Wednesday, November 4, 2015

Blog 7


After reading Deborah Dean’s article, which was about the idea of no longer teaching grammar from a textbook, it made me think of a few things (starting with an AWWUBIS to create a complex sentence. Deborah was taught—as an educator—what to and how to teach her own students (dashes to show emphasis, also an appositive to give more information on the noun, in this case Deborah). She believed that teaching by the book, using strict guidelines to teach her students the ins and outs of what is known as “Standard English.” It was originally believed that this was the best way to accomplish the goal of educating young students and preparing them for the world. Standard English was the way to go, and these rigid rules were to be followed, if not, the student would be marked wrong, shown how to correct and made to rinse-and-repeat, so to say, the uses, rules, and applications of English Grammar.
This was until an epiphany she had. Written language is supposed to be a documentable version of English’s spoken language. When we speak, we don’t think about grammar. When we write, we write as if we would be speaking. A professional author probably does not bother him or herself much about how many semicolons they are using, if they properly used a colon, or if there is a balance between complex and simple sentences in their art. They just write. They don’t go over every nook and cranny of their essays with a “How to: English Grammar for Dummies” guide. They just write.
Writing is an extension of our own voice; it is a finite and concrete way to ensure that what we have to say will be preserved on paper for years to come. Enforcing traditional grammar hinders students’ voices. It forces them to speak in only properly defined guidelines. It smothers their creativity and chokes out their identity of self. These are the things I want to keep in mind when teaching my own students. Because one’s writing should reflect their voice, grammar should be taught with spoken language in mind. Use punctuation to best reflect your ideas of how your spoken word would appear on paper. Don’t concern yourself with the logistics off the why... look at the why not.
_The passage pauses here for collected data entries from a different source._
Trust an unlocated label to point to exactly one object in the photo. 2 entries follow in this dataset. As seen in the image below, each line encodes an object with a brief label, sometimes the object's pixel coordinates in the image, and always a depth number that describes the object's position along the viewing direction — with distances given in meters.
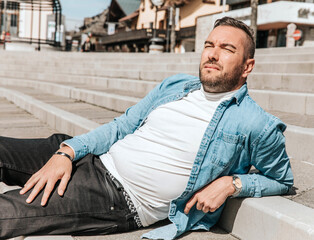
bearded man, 1.95
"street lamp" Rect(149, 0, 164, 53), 18.48
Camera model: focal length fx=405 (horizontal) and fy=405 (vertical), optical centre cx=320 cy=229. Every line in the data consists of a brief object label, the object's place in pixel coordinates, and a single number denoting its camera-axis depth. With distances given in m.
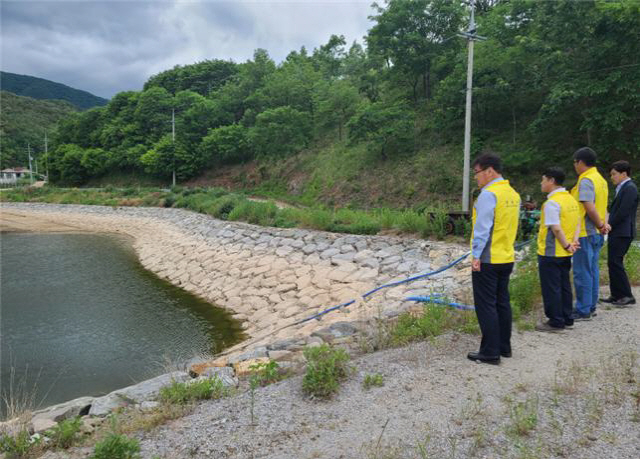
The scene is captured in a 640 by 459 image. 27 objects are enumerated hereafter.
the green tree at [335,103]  28.19
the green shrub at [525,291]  5.36
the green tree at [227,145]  37.47
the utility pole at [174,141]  41.62
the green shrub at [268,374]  4.08
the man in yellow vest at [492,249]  3.75
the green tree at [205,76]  60.44
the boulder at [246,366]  4.62
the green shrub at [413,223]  10.09
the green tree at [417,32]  22.47
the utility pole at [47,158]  54.19
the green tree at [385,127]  21.91
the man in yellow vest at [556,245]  4.57
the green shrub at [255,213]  15.41
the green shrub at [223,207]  18.30
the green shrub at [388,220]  11.08
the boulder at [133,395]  4.12
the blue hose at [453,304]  5.17
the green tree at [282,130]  29.75
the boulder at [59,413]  3.81
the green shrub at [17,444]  3.06
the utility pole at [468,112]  14.69
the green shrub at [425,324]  4.68
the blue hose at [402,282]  7.59
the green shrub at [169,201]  26.53
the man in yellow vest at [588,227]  4.89
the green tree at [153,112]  51.94
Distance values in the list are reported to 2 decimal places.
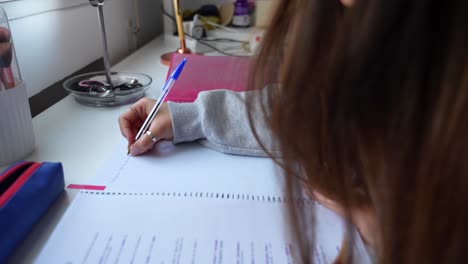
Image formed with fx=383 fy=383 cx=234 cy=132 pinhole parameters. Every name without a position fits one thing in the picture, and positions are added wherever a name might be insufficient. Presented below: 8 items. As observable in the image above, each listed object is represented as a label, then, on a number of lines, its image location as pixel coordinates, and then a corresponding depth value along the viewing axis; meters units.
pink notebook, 0.65
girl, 0.18
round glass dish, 0.67
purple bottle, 1.26
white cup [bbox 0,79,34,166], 0.46
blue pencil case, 0.32
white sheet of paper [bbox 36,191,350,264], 0.33
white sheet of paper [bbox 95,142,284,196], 0.43
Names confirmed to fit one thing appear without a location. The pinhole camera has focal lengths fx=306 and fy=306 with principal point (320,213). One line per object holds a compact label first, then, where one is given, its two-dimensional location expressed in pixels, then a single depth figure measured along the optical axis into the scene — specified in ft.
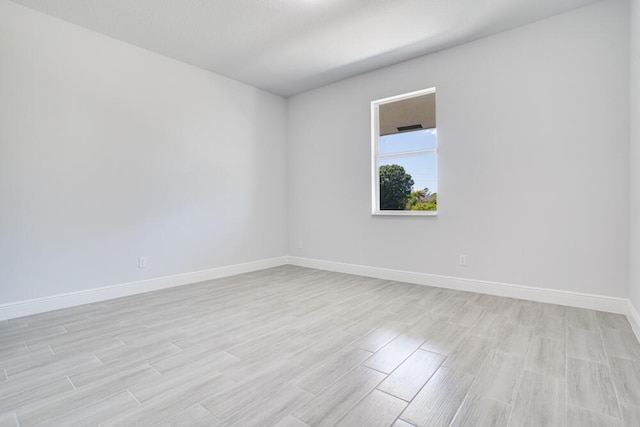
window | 12.84
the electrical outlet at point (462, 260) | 11.64
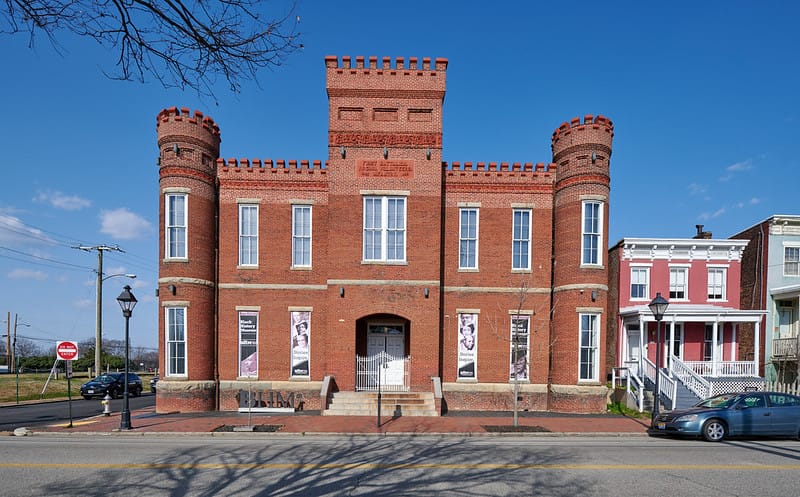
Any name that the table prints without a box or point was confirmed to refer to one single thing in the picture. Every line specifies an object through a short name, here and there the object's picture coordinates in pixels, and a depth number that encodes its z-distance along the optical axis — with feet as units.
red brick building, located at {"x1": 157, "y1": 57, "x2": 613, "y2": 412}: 58.65
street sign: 49.33
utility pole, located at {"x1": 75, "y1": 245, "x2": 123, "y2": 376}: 100.10
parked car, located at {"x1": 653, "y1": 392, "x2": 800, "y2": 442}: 41.27
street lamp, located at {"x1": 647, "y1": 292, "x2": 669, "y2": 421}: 48.49
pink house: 67.82
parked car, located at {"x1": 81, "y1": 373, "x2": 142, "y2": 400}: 85.94
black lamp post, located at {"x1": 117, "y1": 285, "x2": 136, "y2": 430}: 47.52
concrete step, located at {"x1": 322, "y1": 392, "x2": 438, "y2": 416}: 53.26
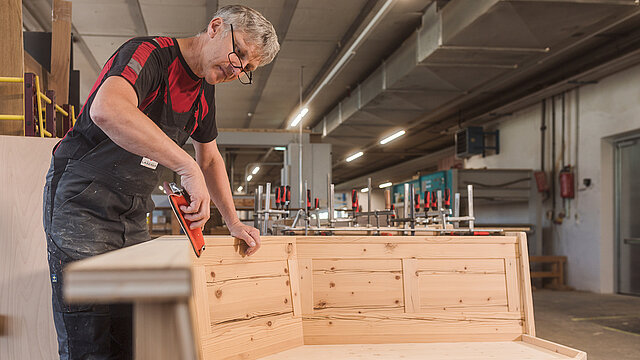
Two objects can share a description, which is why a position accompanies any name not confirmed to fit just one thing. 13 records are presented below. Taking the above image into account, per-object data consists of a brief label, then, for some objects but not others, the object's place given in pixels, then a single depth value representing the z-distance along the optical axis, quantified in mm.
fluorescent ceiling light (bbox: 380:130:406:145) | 10895
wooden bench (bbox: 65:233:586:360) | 1917
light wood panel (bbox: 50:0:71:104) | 3910
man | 1219
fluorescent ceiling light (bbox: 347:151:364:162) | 14012
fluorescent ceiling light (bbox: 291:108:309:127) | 7644
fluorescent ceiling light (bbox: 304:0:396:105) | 5238
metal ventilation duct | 4793
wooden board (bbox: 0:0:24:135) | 2467
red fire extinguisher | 8352
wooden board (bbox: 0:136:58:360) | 1991
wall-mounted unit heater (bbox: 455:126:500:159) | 10547
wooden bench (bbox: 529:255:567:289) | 8477
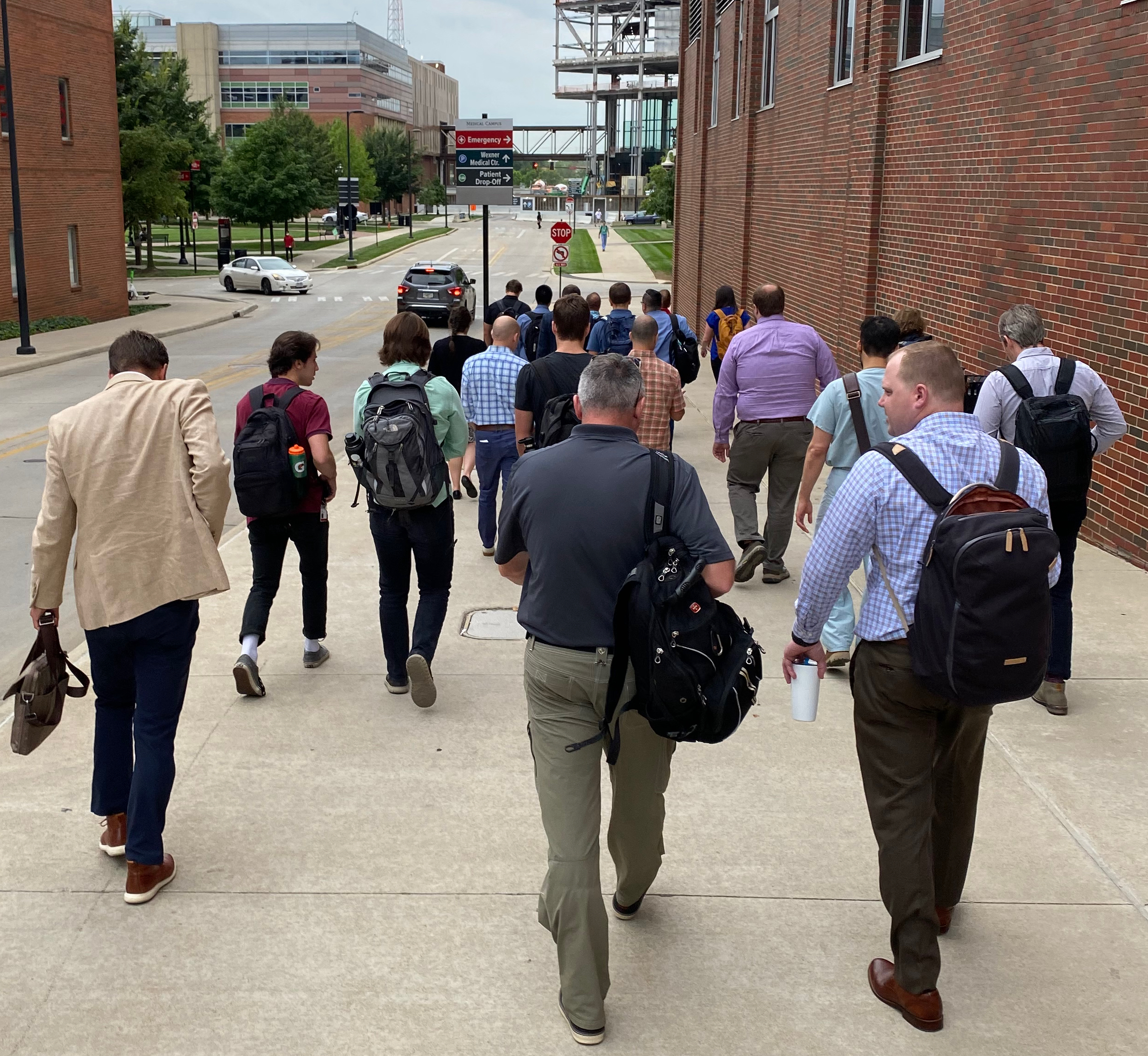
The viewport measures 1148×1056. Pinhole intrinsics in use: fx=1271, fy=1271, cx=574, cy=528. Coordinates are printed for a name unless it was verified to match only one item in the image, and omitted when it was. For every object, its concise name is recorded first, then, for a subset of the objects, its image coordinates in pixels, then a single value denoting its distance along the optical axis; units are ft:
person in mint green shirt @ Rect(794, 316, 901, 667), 21.72
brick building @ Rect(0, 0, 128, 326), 100.63
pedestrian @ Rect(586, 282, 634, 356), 40.14
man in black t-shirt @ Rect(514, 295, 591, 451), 25.17
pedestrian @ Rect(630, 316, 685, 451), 27.48
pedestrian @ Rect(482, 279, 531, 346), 43.88
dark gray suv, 117.50
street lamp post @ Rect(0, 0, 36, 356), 84.12
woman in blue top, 44.96
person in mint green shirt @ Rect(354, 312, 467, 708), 21.04
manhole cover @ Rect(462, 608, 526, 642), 25.85
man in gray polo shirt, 12.19
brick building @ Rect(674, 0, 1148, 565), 30.73
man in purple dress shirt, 28.22
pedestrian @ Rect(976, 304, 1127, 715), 19.57
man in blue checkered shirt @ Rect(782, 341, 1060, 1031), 12.25
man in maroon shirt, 21.22
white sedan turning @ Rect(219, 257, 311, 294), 153.38
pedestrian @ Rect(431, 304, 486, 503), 32.91
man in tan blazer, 14.69
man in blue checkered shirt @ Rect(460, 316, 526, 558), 29.60
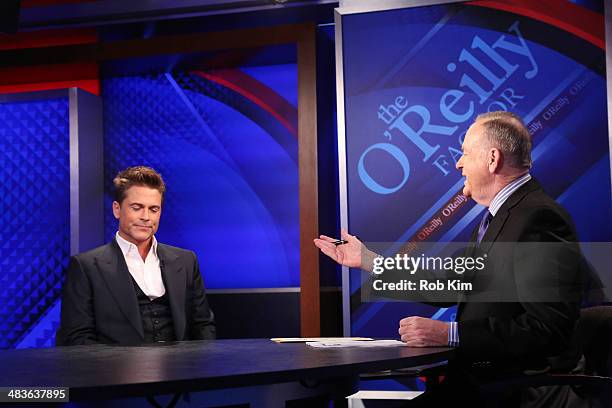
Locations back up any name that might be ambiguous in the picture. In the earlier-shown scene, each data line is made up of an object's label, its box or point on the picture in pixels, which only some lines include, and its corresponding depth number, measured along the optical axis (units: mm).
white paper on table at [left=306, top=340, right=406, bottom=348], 2369
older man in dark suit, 2139
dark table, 1563
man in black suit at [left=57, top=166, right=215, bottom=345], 3143
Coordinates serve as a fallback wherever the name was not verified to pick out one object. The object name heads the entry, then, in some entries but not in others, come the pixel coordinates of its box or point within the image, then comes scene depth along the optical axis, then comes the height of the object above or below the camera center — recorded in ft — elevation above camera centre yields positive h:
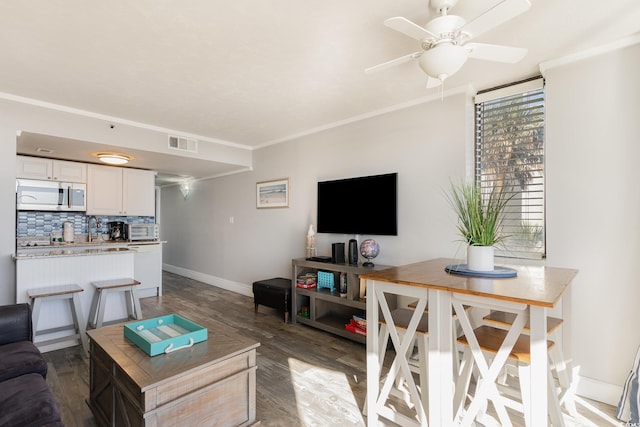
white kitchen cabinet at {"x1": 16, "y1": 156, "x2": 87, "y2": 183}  13.99 +1.90
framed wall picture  14.73 +0.90
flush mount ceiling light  13.37 +2.27
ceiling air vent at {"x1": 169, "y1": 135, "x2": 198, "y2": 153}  13.48 +2.90
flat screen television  10.67 +0.29
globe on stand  10.58 -1.18
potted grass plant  5.87 -0.35
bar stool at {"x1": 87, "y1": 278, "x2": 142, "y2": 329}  10.29 -2.89
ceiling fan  4.98 +2.92
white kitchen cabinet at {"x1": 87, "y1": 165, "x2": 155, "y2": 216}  16.10 +1.07
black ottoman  12.40 -3.18
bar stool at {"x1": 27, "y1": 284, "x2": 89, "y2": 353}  9.20 -2.77
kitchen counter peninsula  9.62 -2.03
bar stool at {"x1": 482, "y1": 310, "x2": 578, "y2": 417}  5.94 -2.83
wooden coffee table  4.90 -2.81
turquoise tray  5.62 -2.31
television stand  10.41 -2.98
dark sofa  4.36 -2.71
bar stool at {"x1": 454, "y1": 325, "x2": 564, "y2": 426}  4.94 -2.63
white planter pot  5.95 -0.80
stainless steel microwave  14.32 +0.72
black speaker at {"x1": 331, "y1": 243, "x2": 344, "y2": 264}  11.36 -1.38
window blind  8.41 +1.59
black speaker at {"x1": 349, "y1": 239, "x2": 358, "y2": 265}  11.03 -1.30
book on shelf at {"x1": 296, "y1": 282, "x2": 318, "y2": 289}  11.91 -2.65
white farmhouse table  4.42 -1.61
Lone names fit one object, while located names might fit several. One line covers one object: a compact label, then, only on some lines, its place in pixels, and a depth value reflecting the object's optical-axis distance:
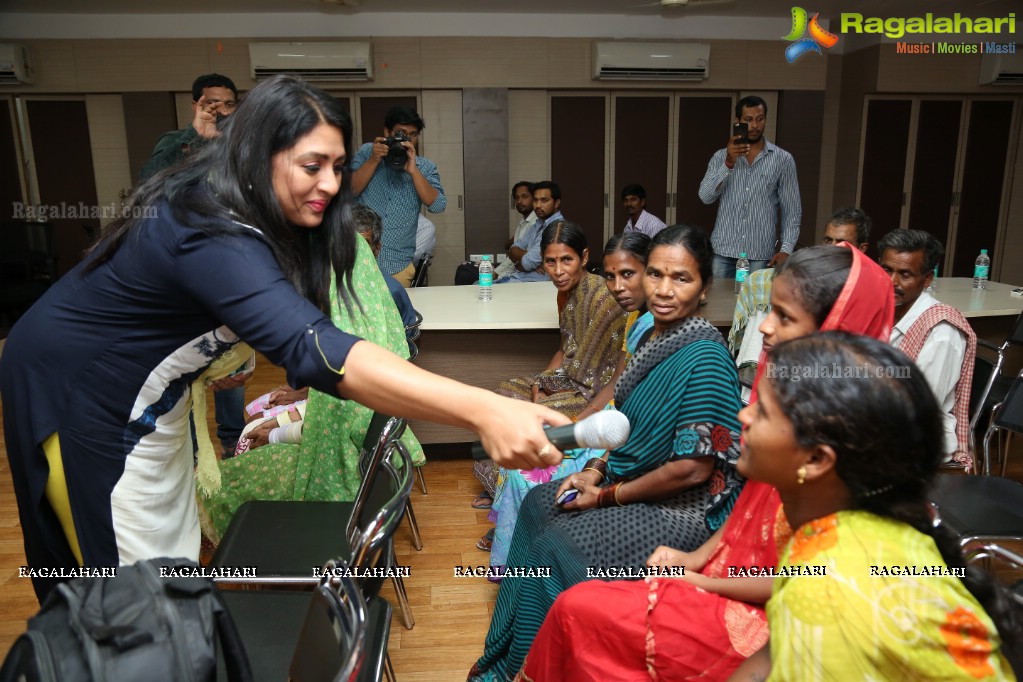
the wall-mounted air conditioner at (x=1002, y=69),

Writing should give students freedom to express themselves. My mini lesson would be centered around those ideas. An idea I had would be to teach the students all of the different punctuations, their meanings and their uses in rhetoric and which can be substituted for another, then have them write anything they felt like. It wouldn’t be long, just a paragraph about something important to them. I would have them write it and use punctuation to make it read as close to the way that they would speak it. This lets them practice their own patterns and exercise their own creativity, using their own language. Once they were done, I would have them defend why they chose a certain punctuation over another, tell why they wrote it they way they did.
Language is a tool to use; and a tool should never control the user. Written language is a convention, humans invented it, and they can change it too.